=== WORK INSTRUCTIONS ===
Go through the material and copy each line that includes "down".

=== SOURCE DATA ===
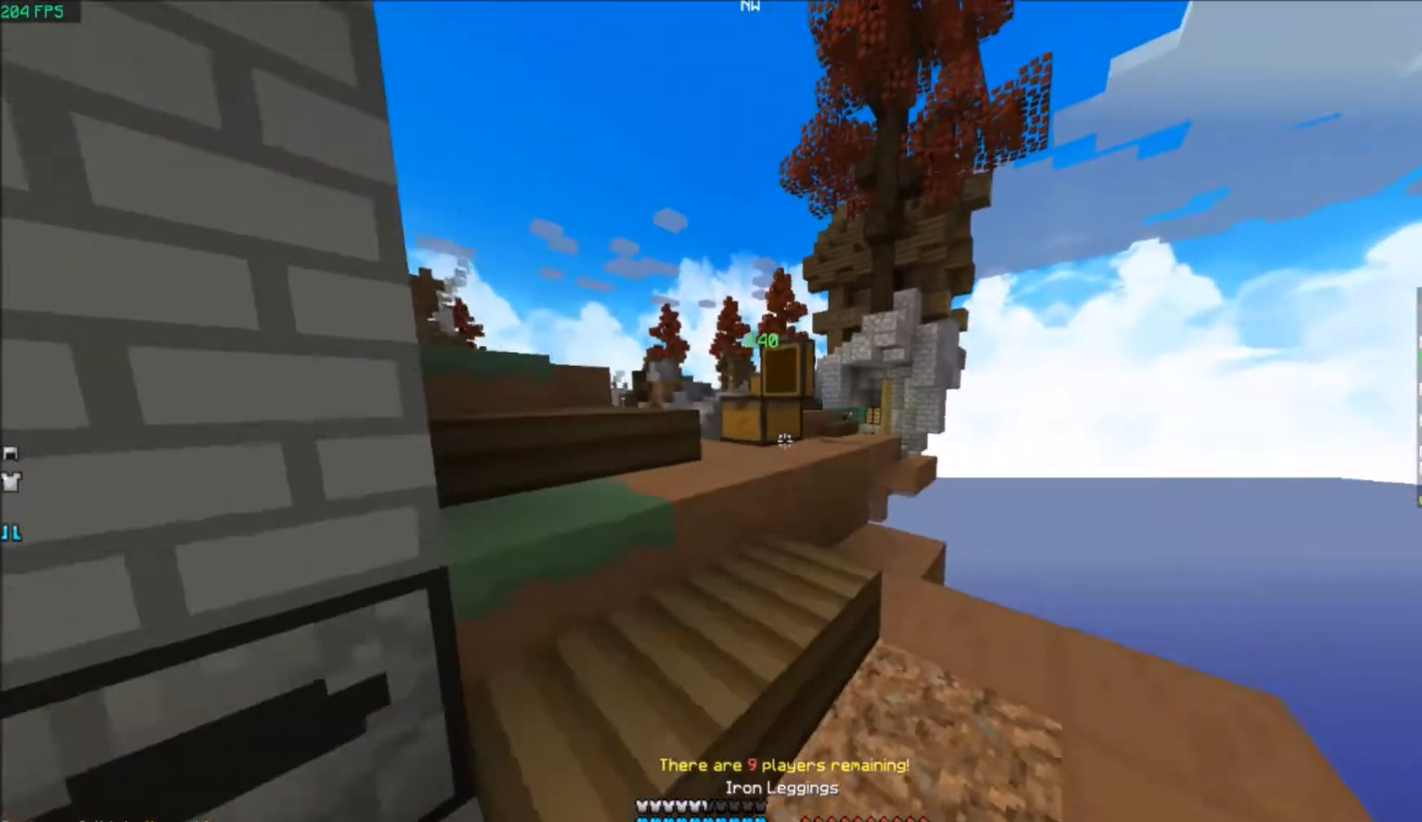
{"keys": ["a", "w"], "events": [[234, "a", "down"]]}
--
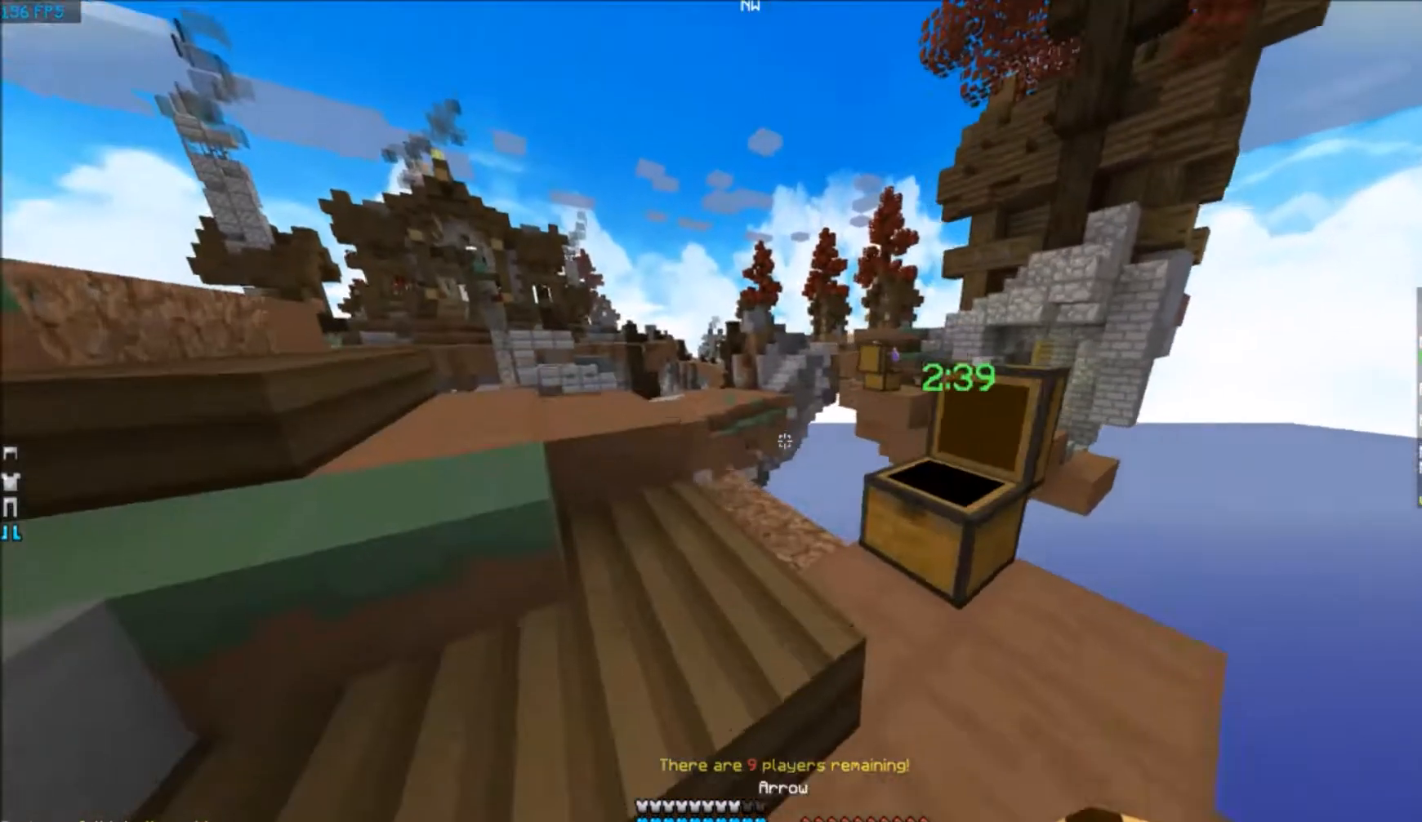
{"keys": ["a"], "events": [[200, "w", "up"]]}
...
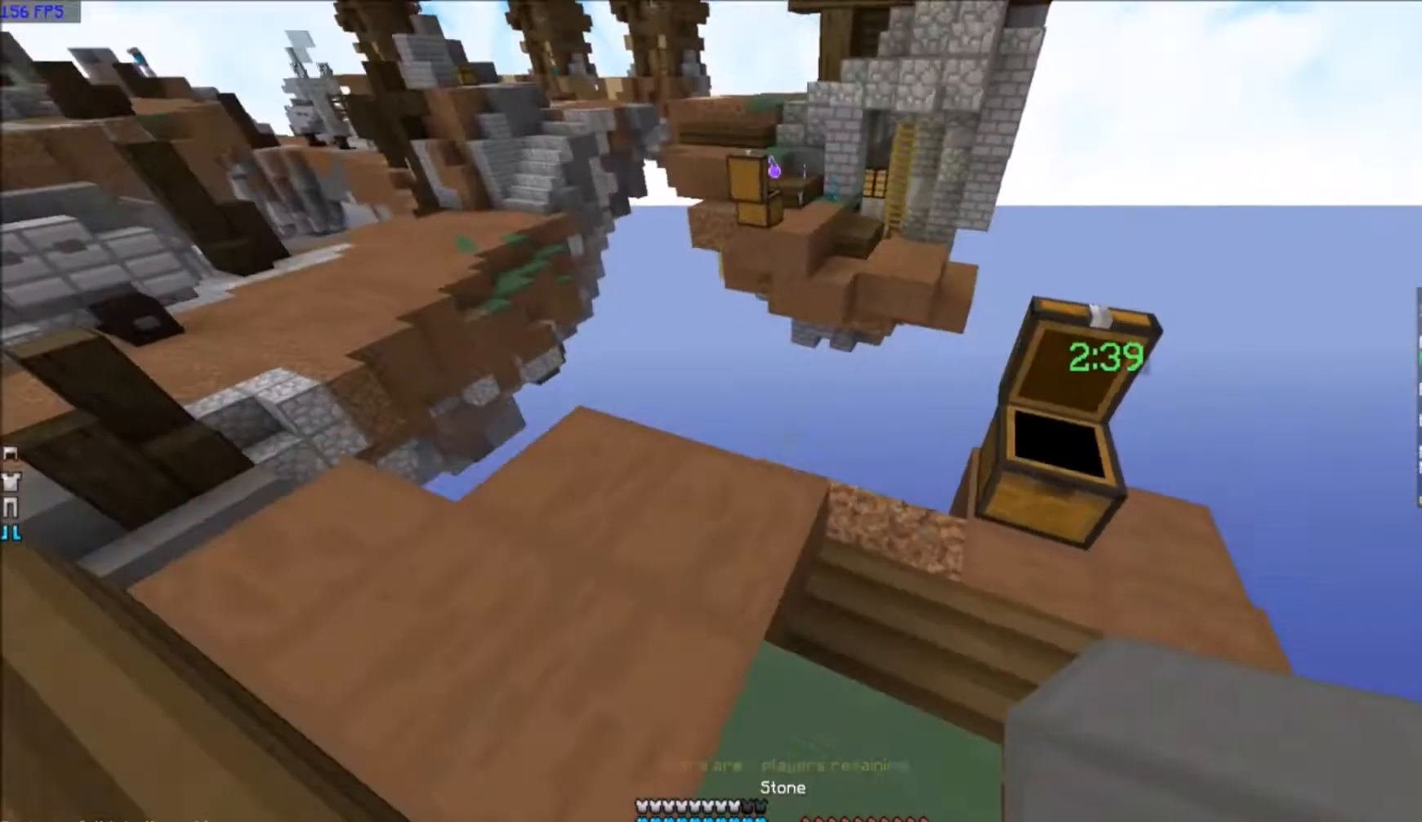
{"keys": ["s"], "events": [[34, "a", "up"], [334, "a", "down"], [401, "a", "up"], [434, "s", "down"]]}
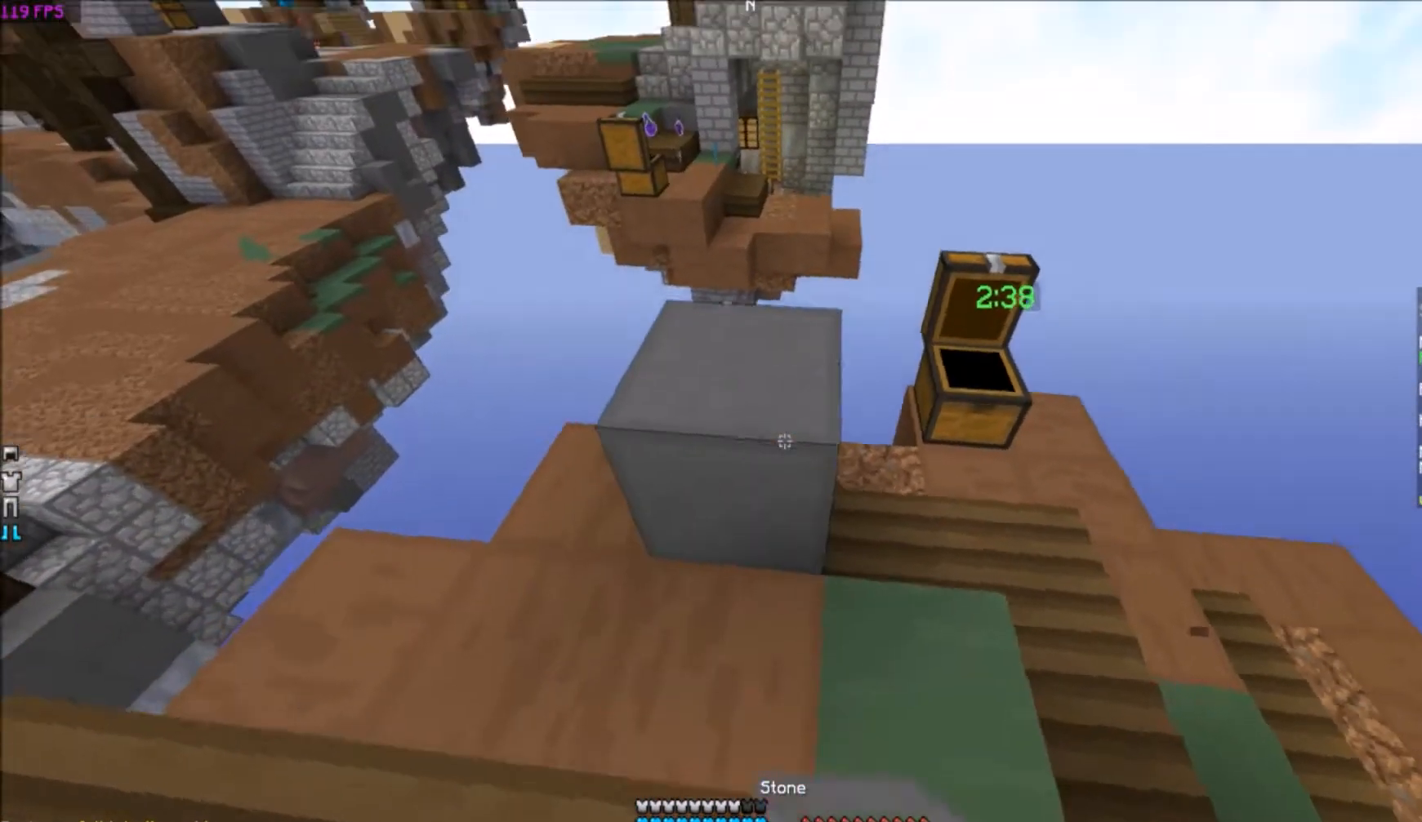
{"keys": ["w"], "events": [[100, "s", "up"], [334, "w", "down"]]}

=== YOUR RESPONSE ===
{"keys": ["a", "w"], "events": [[234, "a", "down"]]}
{"keys": ["s"], "events": [[34, "a", "up"], [334, "a", "down"], [401, "a", "up"], [434, "s", "down"]]}
{"keys": ["w"], "events": [[100, "s", "up"], [334, "w", "down"]]}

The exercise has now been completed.